*ACTIVITY:* Please reproduce every line of the material below word for word, leaving out the pictures.

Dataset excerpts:
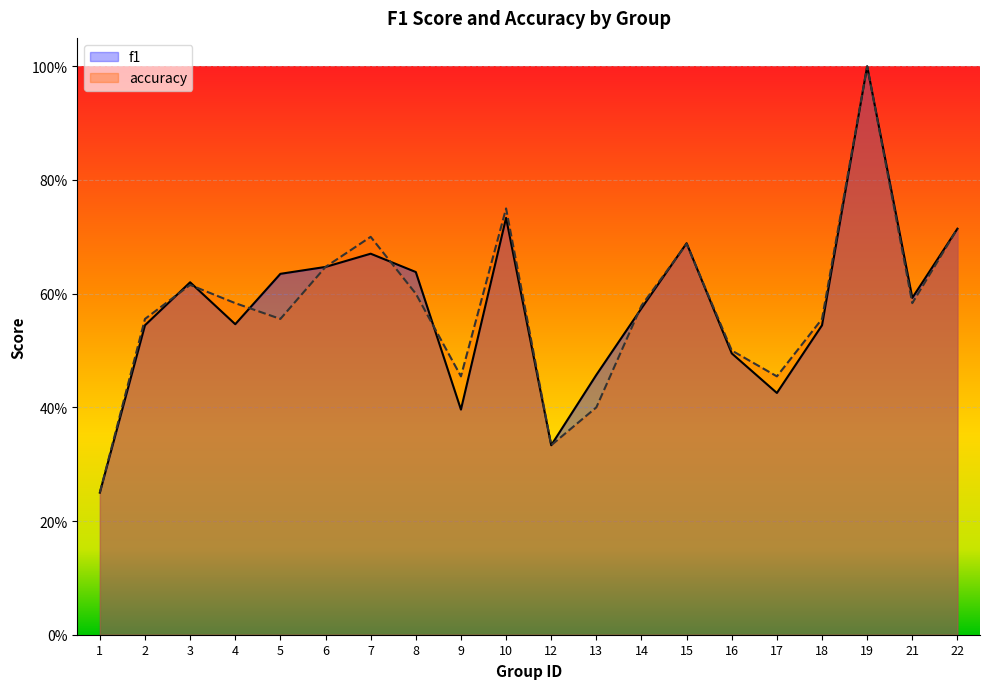

What is the approximate value of f1 at 15?

0.7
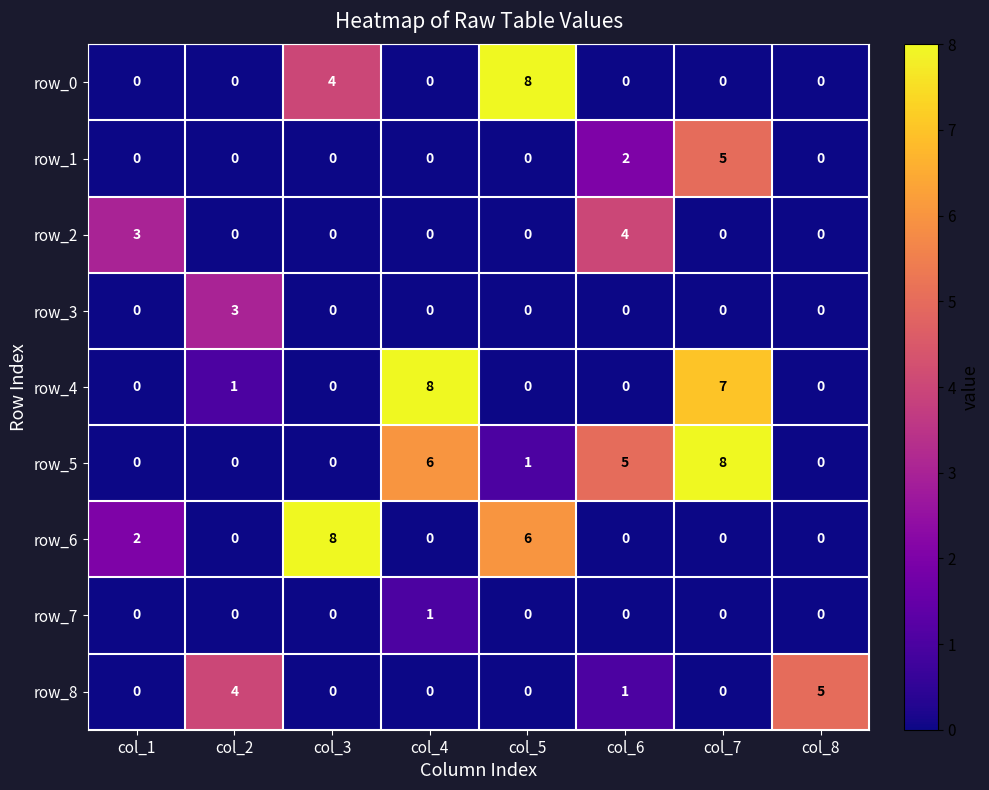

Which series has the largest total across all categories?

row_5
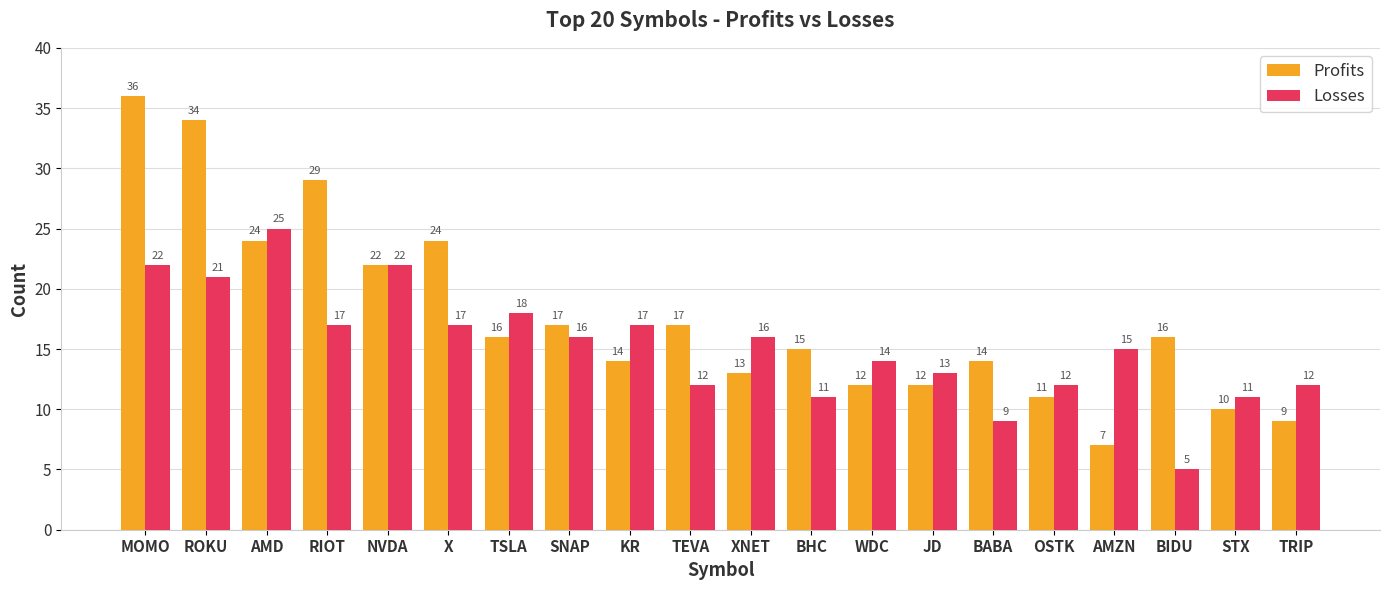

What is the sum of the Profits values at BHC and TEVA?

32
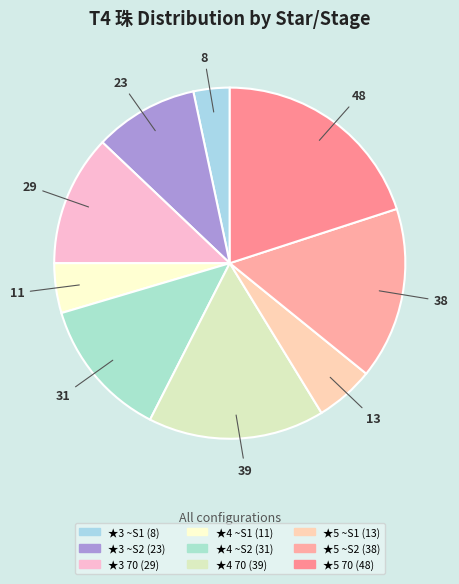

How many segments does this pie chart have?

9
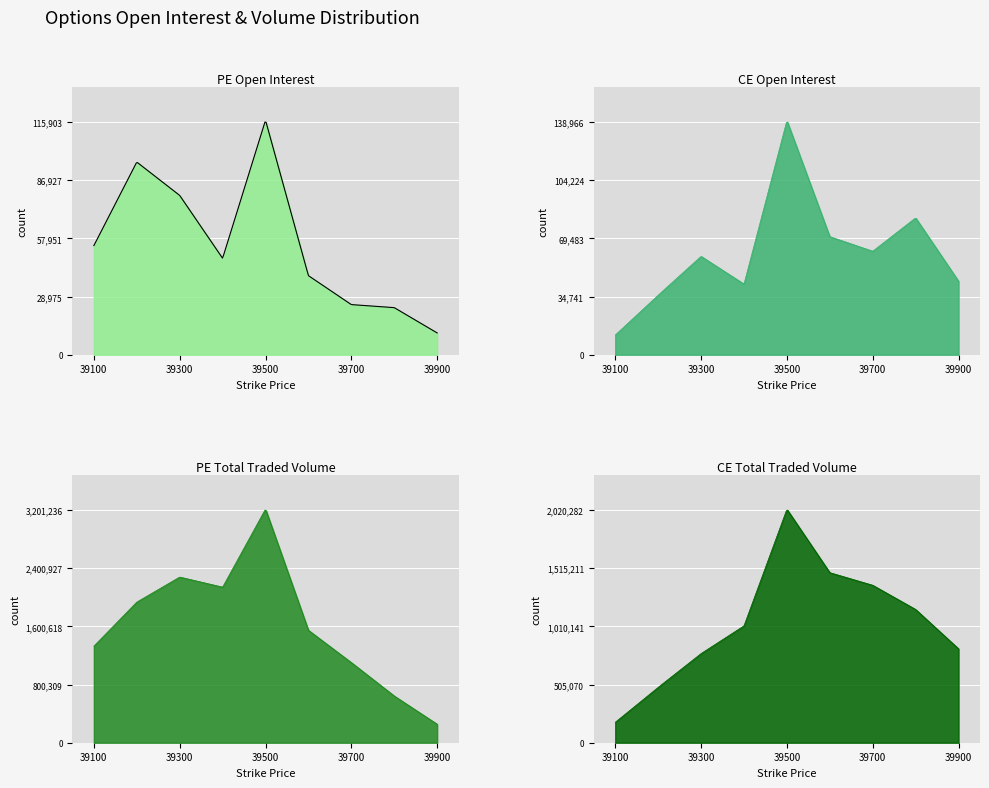

Which series has the widest spread of values?

PE.totalTradedVolume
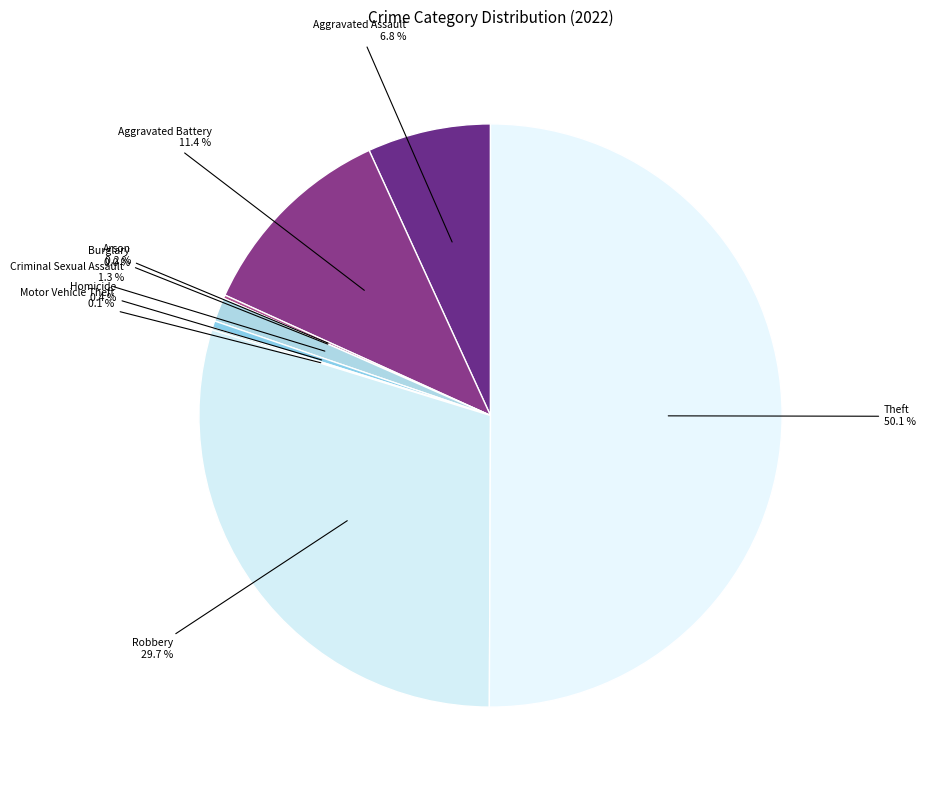

The Arson slice represents 0% of the pie. True or false?

True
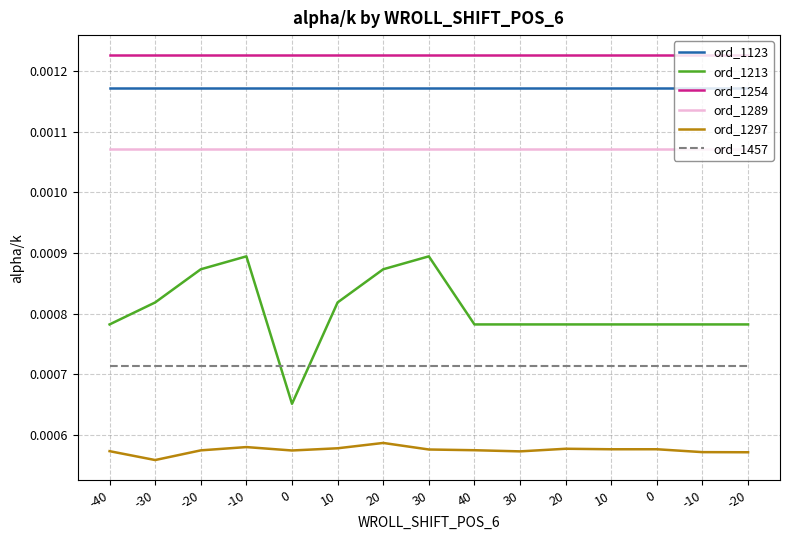

Between 0 and 20, which series saw the biggest shift?

ord_1213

*RESPONSE:*
What is the approximate value of f1 at 15?

0.7

Which series has the largest total across all categories?

row_5

What is the sum of the Profits values at BHC and TEVA?

32

How many segments does this pie chart have?

9

Which series has the widest spread of values?

PE.totalTradedVolume

The Arson slice represents 0% of the pie. True or false?

True

Between 0 and 20, which series saw the biggest shift?

ord_1213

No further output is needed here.